Just as the country is getting back to work, life grinds to a halt. A time when productivity is dangerously low, public transport is suffering from lack of demand and businesses are struggling whilst trying to hang onto and support their staff.
Rather than inflict these ‘holidays’ which disrupt most businesses, perhaps the message should be to increase productivity and allow employers to escalate the number of hours staff can legally and willingly work.
Rain at last. Not much but at this stage anything is welcome. A few nights of gentle rain followed by warmer days would be ideal. Even the bluebells are taking their time to blossom; no doubt their reluctance is due to the persistent cold.
Last week’s topic on XR clearly hit a nerve with many readers who are equally irritated by the duplicity of this so called band of ‘eco warriors’. They did not hold back on their response to my column, and amongst many comments were: “These extremists are dumb as well as dangerous”.
“I have come to the conclusion that in today’s weird world a Conservationist and an Environmentalist are two very different things. I prefer to associate myself with the former”.
“Environmentalism is now a political movement trying to force radical change, mostly out of spite. A Conservationist is someone who tries, through practise, to consider habits for future generations of wildlife and people”.
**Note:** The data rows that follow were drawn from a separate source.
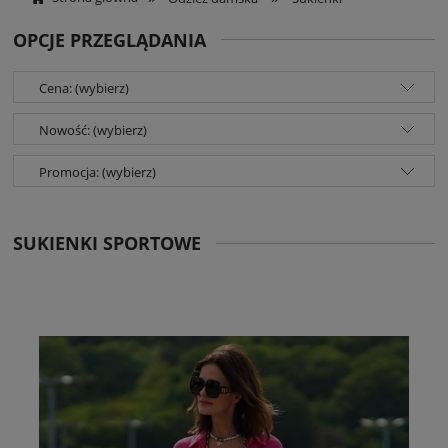
OPCJE PRZEGLĄDANIA
Cena: (wybierz)
Nowość: (wybierz)
Promocja: (wybierz)
SUKIENKI SPORTOWE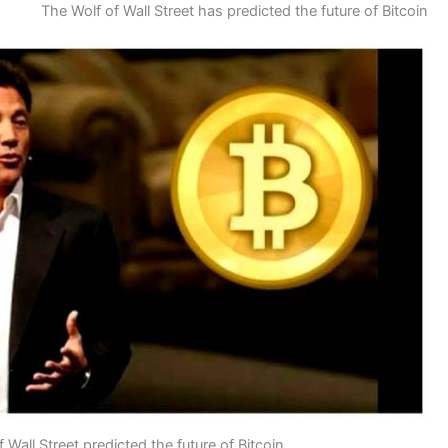
The Wolf of Wall Street has 
The Wolf of Wall Street predicted the future o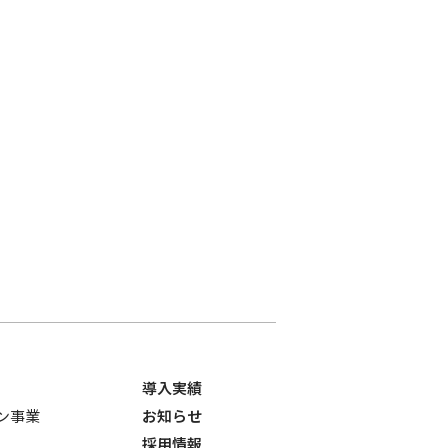
導入実績
ョン事業
お知らせ
採用情報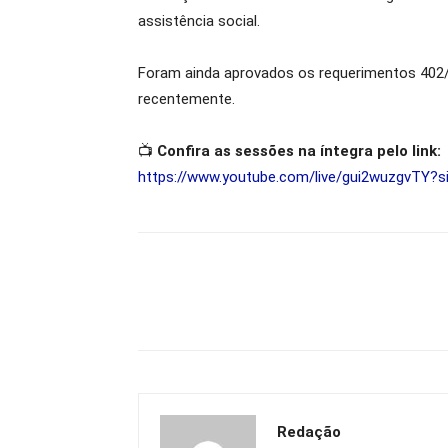
assistência social.
Foram ainda aprovados os requerimentos 402/
recentemente.
📺
Confira as sessões na íntegra pelo link:
https://www.youtube.com/live/gui2wuzgvTY?
Redação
There were many more but I am reluctant to trouble the WSG’s lawyers!
The goings on in Downing Street are bewildering, but when one looks back at the history of this Westminster cul-de-sac there are some intriguing facts.
Sir George Downing, a notorious spy for Oliver Cromwell and later Charles II, purchased the lease on the land south of St James’s Park in 1654, where he planned to build a row of terraced town houses, “for persons of good quality to inhabit in…”
The investment did not prove to be straightforward as the Hampden family, who had a lease on the land, refused to relinquish it. Downing fought their claim but failed and had to wait 30 years for before he could build once the Hampden lease expired.
Between 1682 and 1684, Downing employed Sir Christopher Wren to design the houses. It is recorded that, ‘although large, they were put up quickly and cheaply on soft soil with shallow foundations.’
Winston Churchill wrote that Number 10 was “shaky and lightly built by the profiteering contractor whose name it bears”!
The property was offered to Sir Robert Walpole by King George II in 1732. Walpole accepted on the condition that the gift was to the office of First Lord of the Treasury rather than him personally. He then commissioned William Kent to join the three houses, which today is known as Number 10 Downing Street.
Few early Prime Ministers lived there as it was costly to maintain, neglected and run-down. On a number of occasions it was close to being demolished.
Surely when one considers what a pittance British Prime Ministers are paid, the public should be asking why they are expected to pay to redecorate their living quarters in what Margaret Thatcher called ‘one of the most precious jewels in the national heritage’.
There is a certain irony that Boris invited the modern day version of Rasputin into Number 10. A man he defended against the indefensible, who, due to a bruised ego is now lobbing spiteful accusations at his benefactor.
I wonder who will turn out to be the modern day Felix Yussupov? I think the PM could perhaps do with him now!